Per atteggiamento s'intendono i rapporti che le diverse parti del feto assumono tra di loro. L'atteggiamento normale del feto nell'utero è quello in flessione: cioè la testa flessa, il tronco in flessione dorsale e gli arti flessi sul tronco. Per situazione s'intende il rapporto del diametro cefalopodalico del feto coi diametri uterini. La situazione normale è quella longitudinale; mentre sono anomale la trasversale e l'obliqua. Si designa col nome di presentazione la parte voluminosa del corpo fetale (testa, tronco, o podice), che occupa l'ingresso pelvico e regola il meccanismo del parto. Nella specie umana la presentazione più tipica e frequente è quella cefalica di vertice. S'intende per posizione il rapporto della parte presentata fetale col contorno dello stretto superiore del bacino della madre. Nelle gravidanze gemellari si parla anche di disposizione reciproca dei due gemelli nell'utero, che può essere laterale (l'uno a fianco dell'altro), anteroposteriore (l'uno davanti all'altro), o verticale (l'uno sopra l'altro).
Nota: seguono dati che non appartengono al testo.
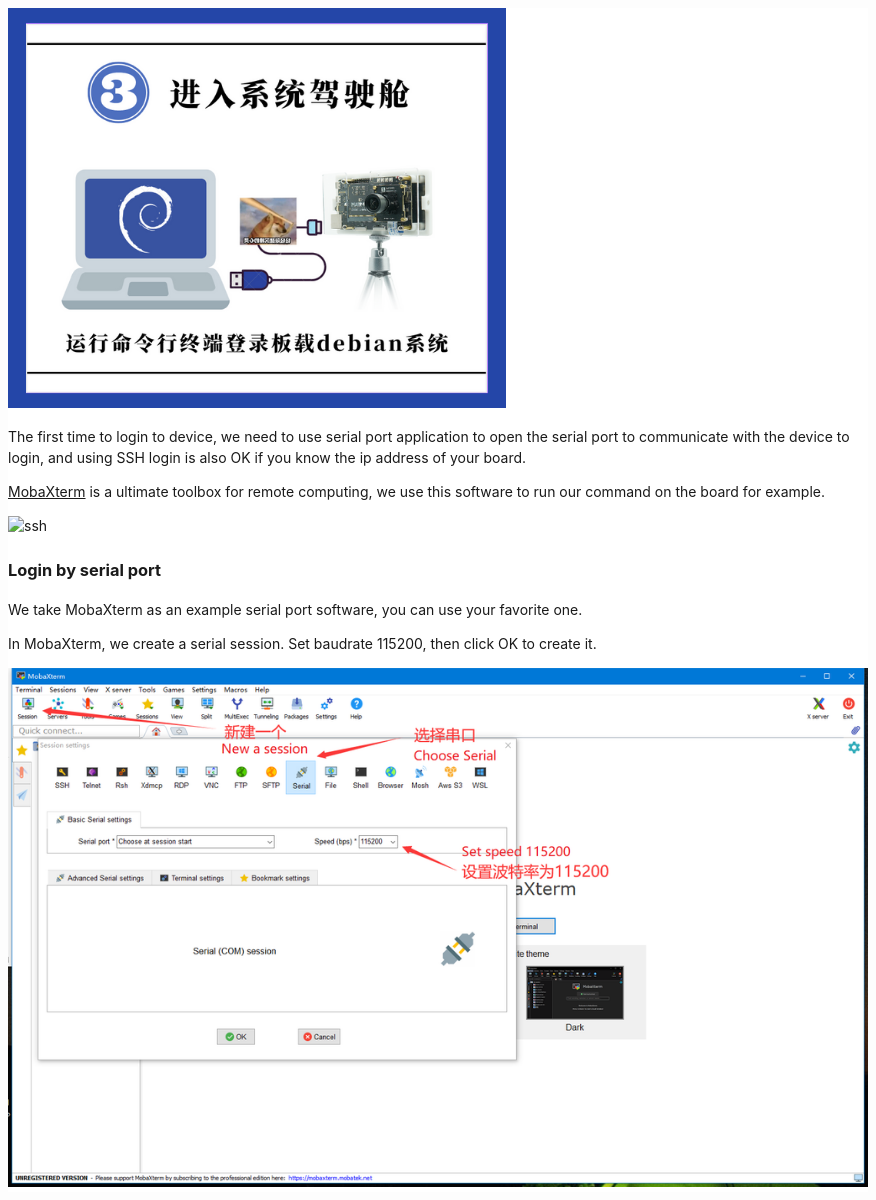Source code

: ![axpi-login](./../../../zh/maixIII/assets/axpi-login.png)

The first time to login to device, we need to use serial port application to open the serial port to communicate with the device to login, and using SSH login is also OK if you know the ip address of your board.

[MobaXterm](https://mobaxterm.mobatek.net/) is a ultimate toolbox for remote computing, we use this software to run our command on the board for example.

![ssh](https://wiki.sipeed.com/hardware/zh/maixIII/assets/ssh.jpg)

### Login by serial port

We take MobaXterm as an example serial port software, you can use your favorite one.

In MobaXterm, we create a serial session. Set baudrate 115200, then click OK to create it.

![mobaxterm-serial-4](./../../../../soft/maixpy3/zh/tools/assets/mobaxterm-serial-4.png)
Quando il feto muore nell'utero, alla cessazione della sua vita segue di regola, a breve distanza, la sua espulsione. La ritenzione più o meno prolungata di esso, dopo la sua morte, nell'utero, può, a seconda dei casi, dar luogo alla macerazione asettica (feto macerato o sanguinolento per il colore rosso dovuto alla diffusione nei tessuti dell'emoglobina del sangue), oppure alla mummificazione (feto mummificato o papiraceo), oppure anche alla sua putrefazione, se germi dall'esterno arrivano in cavità (feto putrefatto). Talora anche, specie quando l'uovo s'era impiantato e sviluppato fuori dell'utero, si può avere la sua trasformazione grassosa, con successiva deposizione di sali calcarei sul corpo o sugl'involucri del feto, con formazione di un litopedion (v.).
Bibl.: H. Garrigues, A text book of Obstetrics, Londra 1902; I. Clivio, E. Pestalozza, G. Resinelli, G. Vicarelli, Trattato di ostetricia, Milano 1914; H. A. Dietrich, Anatomie und Physiologie des Foetus und Biologie der Placenta, in J. Halban e L. Seitz, Biologie und Pathologie des Weibes, Berlino e Vienna 1925; W. Zangemeister, Lehrbuch der Geburtshilfe, Lipsia 1927; P. Bar, A. Brindeau, M. Chambrelent, La pratique de l'art des accouchements, Parigi 1925 segg.; L. Mangiagalli, Lezioni di ostetricia e di clinica ostetrica, Milano 1928.